EXTRAIT.

Reboiser des terres agricoles.
Le boisement de terres agricoles demande une certaine technicité. Témoignage de Patrick de Montfort à Ourville-en-Caux.
Réalisé dans de bonnes conditions, le boisement de terres agricoles constitue une mise en valeur des parcelles n'ayant plus d'usage agricole. Ces boisements peuvent remplir des objectifs variés et complémentaires : économique, paysager, cynégétique, environnemental (corridor écologique, lutte contre l'érosion, effet positif sur la qualité de l'eau).
Faire pousser des arbres est un métier
Patrick de Montfort est agriculteur à Ourville-en-Caux. A ce jour il a reboisé 21 hectares de terres agricoles. Après avoir arrêté l'élevage bovin, il a décidé de planter des arbres sur des herbages en pente situés en lisière d'un bois. Malgré sa passion des arbres, il s'est très vite rendu compte que de les faire pousser, c'est un métier. Il s'est donc rapproché de la coopérative forestière. Les plantations ont été réalisées sur plusieurs années. La dernière a été faite en 2017.

DONNÉES FOURNIES.

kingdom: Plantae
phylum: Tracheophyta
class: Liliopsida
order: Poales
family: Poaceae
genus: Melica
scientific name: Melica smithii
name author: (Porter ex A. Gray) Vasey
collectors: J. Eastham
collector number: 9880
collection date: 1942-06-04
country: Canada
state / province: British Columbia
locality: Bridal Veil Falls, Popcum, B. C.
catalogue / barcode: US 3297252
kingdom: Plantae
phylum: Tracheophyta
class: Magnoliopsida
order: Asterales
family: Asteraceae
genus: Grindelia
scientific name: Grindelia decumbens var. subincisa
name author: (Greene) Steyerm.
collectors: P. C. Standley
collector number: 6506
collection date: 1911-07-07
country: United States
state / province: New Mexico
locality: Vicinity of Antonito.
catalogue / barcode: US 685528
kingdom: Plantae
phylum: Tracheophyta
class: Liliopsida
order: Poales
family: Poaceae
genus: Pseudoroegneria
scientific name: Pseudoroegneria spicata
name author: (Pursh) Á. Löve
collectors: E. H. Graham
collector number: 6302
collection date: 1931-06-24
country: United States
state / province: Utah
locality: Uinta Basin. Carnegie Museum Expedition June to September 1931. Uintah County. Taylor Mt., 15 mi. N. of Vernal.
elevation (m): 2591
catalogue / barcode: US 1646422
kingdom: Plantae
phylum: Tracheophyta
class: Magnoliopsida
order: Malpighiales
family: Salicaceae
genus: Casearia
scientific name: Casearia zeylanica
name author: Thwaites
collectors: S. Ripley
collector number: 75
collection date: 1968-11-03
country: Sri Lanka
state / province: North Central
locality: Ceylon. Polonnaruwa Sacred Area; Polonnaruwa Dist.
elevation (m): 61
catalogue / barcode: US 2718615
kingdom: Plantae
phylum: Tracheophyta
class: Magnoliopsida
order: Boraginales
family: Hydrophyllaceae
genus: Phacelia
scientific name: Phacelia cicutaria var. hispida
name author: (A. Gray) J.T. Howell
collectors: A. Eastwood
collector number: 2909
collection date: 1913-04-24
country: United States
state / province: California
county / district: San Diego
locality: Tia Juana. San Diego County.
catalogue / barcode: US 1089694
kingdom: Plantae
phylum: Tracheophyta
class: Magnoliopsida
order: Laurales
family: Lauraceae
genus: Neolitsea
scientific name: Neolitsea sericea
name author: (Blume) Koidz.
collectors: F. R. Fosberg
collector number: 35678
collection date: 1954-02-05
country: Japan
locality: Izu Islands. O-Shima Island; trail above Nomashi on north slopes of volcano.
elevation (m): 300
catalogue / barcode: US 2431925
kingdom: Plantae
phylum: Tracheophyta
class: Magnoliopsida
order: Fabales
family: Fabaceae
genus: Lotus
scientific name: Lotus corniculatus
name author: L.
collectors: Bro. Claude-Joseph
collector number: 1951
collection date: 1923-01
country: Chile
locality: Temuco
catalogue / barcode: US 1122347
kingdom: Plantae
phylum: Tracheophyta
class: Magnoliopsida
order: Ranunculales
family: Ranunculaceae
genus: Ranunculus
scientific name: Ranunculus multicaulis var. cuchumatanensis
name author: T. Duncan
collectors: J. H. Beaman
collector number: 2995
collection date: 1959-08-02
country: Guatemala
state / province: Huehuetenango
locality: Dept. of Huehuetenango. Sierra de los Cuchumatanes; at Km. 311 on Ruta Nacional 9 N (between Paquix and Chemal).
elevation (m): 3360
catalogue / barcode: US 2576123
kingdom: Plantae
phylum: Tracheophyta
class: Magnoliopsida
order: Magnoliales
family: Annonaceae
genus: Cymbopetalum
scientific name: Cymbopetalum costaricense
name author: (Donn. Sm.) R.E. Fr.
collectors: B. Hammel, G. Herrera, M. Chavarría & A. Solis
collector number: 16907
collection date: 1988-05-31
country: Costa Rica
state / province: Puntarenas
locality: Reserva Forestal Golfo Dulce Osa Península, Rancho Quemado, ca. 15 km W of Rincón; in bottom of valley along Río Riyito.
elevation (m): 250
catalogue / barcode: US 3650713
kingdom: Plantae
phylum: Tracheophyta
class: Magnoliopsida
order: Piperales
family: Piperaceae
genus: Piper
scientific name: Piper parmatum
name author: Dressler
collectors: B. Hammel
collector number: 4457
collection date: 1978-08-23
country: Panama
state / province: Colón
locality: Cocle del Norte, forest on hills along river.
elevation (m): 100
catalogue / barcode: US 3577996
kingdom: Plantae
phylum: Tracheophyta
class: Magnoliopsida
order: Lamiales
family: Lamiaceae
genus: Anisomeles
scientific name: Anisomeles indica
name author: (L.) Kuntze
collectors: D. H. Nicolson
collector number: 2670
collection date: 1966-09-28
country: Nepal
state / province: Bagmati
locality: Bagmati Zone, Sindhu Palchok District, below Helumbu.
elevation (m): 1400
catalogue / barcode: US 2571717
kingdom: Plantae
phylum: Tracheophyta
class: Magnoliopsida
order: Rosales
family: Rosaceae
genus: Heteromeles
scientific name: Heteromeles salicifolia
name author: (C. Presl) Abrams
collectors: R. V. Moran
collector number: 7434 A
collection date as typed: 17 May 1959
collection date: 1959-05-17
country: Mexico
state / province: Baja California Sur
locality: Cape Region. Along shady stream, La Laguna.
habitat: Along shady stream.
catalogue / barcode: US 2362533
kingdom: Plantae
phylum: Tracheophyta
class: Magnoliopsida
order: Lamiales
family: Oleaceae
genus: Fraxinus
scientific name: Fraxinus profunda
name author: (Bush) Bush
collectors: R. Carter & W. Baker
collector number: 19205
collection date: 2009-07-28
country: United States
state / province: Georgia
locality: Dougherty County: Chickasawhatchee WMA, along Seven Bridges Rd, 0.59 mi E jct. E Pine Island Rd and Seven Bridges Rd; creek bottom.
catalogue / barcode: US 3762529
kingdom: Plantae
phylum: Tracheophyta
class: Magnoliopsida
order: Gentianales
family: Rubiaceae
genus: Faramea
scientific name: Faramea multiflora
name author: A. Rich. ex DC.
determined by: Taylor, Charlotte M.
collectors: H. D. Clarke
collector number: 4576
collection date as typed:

ÉNONCÉ.
Recopiez intégralement, sans la moindre modification, l'extrait consacré au boisement de terres agricoles.

CORRIGÉ.
Reboiser des terres agricoles.
Le boisement de terres agricoles demande une certaine technicité. Témoignage de Patrick de Montfort à Ourville-en-Caux.
Réalisé dans de bonnes conditions, le boisement de terres agricoles constitue une mise en valeur des parcelles n'ayant plus d'usage agricole. Ces boisements peuvent remplir des objectifs variés et complémentaires : économique, paysager, cynégétique, environnemental (corridor écologique, lutte contre l'érosion, effet positif sur la qualité de l'eau).
Faire pousser des arbres est un métier
Patrick de Montfort est agriculteur à Ourville-en-Caux. A ce jour il a reboisé 21 hectares de terres agricoles. Après avoir arrêté l'élevage bovin, il a décidé de planter des arbres sur des herbages en pente situés en lisière d'un bois. Malgré sa passion des arbres, il s'est très vite rendu compte que de les faire pousser, c'est un métier. Il s'est donc rapproché de la coopérative forestière. Les plantations ont été réalisées sur plusieurs années. La dernière a été faite en 2017.